Document structure recognition data:

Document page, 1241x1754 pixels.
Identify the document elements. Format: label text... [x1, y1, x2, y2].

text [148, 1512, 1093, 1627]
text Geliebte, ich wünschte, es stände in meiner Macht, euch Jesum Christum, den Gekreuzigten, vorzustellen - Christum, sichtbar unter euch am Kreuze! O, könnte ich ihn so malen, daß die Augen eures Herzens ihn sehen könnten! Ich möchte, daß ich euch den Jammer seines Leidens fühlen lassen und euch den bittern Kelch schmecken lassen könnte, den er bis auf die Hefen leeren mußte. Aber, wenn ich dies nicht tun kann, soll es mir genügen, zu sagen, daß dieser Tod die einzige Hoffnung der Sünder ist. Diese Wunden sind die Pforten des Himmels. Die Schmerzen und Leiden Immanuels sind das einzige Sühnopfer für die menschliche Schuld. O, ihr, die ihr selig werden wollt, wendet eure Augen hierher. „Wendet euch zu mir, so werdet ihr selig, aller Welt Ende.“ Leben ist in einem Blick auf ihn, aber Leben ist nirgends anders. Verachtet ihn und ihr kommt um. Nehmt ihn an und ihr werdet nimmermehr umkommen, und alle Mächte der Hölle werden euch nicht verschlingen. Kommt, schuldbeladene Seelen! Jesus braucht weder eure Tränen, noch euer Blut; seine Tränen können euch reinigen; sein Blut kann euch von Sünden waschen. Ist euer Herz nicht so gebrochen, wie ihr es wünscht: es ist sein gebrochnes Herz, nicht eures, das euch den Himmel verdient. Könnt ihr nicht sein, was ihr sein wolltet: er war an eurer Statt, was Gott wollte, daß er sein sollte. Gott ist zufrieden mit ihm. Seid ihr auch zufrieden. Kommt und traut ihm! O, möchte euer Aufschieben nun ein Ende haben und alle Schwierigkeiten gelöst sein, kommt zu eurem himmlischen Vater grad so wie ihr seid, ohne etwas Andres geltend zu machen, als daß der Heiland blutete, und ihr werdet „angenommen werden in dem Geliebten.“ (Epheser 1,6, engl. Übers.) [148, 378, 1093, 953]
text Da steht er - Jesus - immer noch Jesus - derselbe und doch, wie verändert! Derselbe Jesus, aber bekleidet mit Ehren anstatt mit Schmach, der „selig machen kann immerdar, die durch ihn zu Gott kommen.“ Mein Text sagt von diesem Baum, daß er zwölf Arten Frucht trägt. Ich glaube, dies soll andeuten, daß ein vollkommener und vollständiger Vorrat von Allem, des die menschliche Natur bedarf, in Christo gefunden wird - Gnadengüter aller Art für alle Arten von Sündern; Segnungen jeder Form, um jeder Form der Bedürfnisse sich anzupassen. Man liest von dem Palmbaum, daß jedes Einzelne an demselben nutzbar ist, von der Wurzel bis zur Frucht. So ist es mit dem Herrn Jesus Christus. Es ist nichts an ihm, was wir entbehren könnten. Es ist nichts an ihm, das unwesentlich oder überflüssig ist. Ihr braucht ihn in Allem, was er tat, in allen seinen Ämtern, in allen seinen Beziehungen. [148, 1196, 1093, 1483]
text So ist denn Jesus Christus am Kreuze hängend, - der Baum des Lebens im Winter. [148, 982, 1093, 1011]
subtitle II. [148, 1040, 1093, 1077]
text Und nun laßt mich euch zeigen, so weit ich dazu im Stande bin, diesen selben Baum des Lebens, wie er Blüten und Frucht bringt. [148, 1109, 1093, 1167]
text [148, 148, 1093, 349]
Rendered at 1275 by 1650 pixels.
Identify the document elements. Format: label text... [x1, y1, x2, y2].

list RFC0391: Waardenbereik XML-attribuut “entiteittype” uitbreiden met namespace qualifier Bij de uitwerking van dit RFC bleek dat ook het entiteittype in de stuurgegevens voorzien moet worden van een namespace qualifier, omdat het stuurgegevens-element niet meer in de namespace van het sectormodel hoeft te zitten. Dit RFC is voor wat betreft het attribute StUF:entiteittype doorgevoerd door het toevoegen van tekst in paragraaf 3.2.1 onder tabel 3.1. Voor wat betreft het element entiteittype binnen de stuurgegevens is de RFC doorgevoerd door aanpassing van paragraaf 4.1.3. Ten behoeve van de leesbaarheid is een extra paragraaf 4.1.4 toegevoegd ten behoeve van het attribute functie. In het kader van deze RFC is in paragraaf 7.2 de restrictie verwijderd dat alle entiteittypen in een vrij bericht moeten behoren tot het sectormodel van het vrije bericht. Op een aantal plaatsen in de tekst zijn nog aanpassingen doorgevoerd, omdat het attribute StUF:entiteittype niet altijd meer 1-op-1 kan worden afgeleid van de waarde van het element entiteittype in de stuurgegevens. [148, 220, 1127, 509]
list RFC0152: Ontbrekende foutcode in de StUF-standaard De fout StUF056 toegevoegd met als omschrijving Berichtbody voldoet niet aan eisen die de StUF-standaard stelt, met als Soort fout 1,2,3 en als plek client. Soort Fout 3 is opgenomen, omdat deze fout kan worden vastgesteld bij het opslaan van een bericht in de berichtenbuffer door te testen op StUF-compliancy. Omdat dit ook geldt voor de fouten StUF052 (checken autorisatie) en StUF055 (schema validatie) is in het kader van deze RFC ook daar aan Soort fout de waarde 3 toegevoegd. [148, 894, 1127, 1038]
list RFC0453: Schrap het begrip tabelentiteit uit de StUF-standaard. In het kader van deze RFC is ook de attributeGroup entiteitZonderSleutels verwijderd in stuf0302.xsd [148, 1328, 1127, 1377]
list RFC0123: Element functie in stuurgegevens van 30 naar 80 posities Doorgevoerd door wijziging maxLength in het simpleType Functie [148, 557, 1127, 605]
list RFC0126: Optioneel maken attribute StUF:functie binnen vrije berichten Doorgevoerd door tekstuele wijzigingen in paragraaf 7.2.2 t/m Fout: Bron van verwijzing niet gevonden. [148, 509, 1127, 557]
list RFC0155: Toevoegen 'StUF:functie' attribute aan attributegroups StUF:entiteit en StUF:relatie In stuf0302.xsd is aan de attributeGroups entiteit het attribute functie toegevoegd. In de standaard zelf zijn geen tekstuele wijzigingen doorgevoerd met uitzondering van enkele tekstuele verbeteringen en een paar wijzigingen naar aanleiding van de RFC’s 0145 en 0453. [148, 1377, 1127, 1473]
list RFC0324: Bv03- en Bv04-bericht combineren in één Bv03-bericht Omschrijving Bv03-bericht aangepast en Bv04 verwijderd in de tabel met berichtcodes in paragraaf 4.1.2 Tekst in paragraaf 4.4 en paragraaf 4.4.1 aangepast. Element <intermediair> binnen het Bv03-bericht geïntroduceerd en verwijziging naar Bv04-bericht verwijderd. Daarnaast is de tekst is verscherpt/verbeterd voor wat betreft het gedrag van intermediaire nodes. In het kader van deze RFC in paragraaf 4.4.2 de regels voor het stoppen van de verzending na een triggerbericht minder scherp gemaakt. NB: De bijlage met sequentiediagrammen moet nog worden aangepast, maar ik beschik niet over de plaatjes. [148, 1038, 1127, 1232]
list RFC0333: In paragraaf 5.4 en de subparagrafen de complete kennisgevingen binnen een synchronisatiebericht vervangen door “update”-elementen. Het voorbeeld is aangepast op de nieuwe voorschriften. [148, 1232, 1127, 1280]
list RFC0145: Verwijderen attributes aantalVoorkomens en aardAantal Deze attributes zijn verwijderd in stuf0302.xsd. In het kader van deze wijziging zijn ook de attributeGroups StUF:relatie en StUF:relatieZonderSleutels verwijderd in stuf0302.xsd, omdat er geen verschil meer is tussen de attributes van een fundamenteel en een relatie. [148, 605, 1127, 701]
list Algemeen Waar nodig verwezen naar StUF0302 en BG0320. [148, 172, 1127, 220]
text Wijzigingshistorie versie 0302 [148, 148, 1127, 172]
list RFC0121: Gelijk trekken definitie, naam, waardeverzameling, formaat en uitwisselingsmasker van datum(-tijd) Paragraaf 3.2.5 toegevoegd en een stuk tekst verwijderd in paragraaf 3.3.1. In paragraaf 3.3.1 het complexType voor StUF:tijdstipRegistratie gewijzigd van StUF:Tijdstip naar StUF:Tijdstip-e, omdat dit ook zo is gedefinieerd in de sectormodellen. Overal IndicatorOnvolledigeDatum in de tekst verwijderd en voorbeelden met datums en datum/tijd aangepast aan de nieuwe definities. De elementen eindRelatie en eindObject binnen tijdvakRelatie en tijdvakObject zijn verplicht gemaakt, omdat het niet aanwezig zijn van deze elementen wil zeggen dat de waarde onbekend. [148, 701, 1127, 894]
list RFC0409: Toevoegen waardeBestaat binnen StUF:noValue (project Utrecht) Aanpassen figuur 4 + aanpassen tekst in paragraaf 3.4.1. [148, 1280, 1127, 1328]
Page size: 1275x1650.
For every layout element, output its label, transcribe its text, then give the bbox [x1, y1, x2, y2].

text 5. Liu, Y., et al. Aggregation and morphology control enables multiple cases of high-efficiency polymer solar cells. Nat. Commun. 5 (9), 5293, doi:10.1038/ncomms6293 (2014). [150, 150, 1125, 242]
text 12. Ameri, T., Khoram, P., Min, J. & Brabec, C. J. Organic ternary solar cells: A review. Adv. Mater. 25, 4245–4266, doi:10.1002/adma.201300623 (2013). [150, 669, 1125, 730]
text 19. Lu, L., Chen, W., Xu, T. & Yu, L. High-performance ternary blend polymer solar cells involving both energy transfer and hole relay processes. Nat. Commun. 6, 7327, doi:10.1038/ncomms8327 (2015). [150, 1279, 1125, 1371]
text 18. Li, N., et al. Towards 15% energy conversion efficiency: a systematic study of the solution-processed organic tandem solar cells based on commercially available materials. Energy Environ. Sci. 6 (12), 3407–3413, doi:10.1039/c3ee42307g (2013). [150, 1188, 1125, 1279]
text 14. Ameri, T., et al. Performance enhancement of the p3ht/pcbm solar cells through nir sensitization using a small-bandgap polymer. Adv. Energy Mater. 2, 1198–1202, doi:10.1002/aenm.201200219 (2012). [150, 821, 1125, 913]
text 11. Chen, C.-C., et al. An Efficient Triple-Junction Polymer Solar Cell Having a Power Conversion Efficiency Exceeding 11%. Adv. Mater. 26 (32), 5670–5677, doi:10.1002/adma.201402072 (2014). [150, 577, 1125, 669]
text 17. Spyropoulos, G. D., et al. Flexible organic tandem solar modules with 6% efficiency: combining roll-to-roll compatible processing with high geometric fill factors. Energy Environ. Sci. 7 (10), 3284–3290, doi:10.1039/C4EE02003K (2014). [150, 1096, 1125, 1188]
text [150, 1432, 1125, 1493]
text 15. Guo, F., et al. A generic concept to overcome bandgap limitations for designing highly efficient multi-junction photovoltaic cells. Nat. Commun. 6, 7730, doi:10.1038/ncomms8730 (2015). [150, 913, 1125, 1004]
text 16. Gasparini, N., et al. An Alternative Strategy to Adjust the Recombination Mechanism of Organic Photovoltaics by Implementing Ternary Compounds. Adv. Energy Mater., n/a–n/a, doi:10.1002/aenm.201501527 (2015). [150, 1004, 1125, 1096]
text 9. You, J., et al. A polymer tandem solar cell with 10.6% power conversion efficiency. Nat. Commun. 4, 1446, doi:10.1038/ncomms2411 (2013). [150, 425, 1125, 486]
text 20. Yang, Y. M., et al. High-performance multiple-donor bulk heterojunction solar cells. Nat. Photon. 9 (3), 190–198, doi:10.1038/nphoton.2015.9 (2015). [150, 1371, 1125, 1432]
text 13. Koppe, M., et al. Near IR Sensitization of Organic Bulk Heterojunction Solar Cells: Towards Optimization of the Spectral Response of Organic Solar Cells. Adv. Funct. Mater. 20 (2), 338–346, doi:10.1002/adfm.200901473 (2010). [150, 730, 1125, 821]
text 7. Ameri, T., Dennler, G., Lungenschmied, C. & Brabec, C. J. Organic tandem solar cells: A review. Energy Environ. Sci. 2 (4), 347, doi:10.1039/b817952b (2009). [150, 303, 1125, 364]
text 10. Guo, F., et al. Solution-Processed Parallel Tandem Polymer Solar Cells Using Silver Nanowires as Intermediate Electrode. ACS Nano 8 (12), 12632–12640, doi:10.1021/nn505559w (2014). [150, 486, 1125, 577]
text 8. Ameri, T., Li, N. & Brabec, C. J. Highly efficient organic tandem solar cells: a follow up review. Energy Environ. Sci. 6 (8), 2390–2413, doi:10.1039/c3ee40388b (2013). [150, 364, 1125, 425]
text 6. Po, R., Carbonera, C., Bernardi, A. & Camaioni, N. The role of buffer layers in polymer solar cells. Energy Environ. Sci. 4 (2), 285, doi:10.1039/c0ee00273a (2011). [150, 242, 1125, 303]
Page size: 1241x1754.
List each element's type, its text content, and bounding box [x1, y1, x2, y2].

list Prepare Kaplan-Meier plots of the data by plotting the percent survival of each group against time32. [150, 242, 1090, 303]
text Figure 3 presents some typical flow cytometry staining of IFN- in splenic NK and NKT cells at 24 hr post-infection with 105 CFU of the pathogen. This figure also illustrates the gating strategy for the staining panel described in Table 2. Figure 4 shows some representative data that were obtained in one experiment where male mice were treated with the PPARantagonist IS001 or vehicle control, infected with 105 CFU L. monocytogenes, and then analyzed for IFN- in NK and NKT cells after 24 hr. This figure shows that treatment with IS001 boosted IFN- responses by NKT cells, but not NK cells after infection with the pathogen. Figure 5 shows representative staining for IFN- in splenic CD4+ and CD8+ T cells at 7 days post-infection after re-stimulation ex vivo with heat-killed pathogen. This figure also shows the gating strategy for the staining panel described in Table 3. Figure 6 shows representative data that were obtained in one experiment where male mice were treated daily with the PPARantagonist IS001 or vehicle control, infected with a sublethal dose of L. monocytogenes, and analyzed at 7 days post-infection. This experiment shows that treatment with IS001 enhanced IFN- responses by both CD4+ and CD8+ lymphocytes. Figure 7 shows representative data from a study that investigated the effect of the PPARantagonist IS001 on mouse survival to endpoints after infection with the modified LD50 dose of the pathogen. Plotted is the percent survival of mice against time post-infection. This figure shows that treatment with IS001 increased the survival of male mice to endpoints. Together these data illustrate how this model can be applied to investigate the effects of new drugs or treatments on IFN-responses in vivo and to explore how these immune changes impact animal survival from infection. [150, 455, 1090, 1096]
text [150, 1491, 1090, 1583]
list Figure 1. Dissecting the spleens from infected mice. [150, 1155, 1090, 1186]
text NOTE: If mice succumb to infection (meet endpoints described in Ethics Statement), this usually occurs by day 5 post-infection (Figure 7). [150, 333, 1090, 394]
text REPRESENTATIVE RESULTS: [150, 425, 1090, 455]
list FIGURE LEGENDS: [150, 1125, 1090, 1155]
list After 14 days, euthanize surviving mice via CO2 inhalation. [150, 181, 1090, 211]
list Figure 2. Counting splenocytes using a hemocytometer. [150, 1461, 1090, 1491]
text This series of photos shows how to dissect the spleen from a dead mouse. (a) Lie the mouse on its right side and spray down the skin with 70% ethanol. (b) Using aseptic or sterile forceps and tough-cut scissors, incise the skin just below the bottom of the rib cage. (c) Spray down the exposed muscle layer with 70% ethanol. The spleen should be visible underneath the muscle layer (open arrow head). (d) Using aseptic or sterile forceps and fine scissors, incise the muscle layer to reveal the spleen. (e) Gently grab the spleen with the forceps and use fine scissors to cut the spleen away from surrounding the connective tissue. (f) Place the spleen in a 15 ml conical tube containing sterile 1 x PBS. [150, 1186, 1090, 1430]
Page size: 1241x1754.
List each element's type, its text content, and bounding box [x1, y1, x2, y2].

### Exercise brief
Identify every line above with the string "attributeGroups" in it. Copy those lines.

### Task output
list RFC0155: Toevoegen 'StUF:functie' attribute aan attributegroups StUF:entiteit en StUF:relatie In stuf0302.xsd is aan de attributeGroups entiteit het attribute functie toegevoegd. In de standaard zelf zijn geen tekstuele wijzigingen doorgevoerd met uitzondering van enkele tekstuele verbeteringen en een paar wijzigingen naar aanleiding van de RFC’s 0145 en 0453. [148, 1377, 1127, 1473]
list RFC0145: Verwijderen attributes aantalVoorkomens en aardAantal Deze attributes zijn verwijderd in stuf0302.xsd. In het kader van deze wijziging zijn ook de attributeGroups StUF:relatie en StUF:relatieZonderSleutels verwijderd in stuf0302.xsd, omdat er geen verschil meer is tussen de attributes van een fundamenteel en een relatie. [148, 605, 1127, 701]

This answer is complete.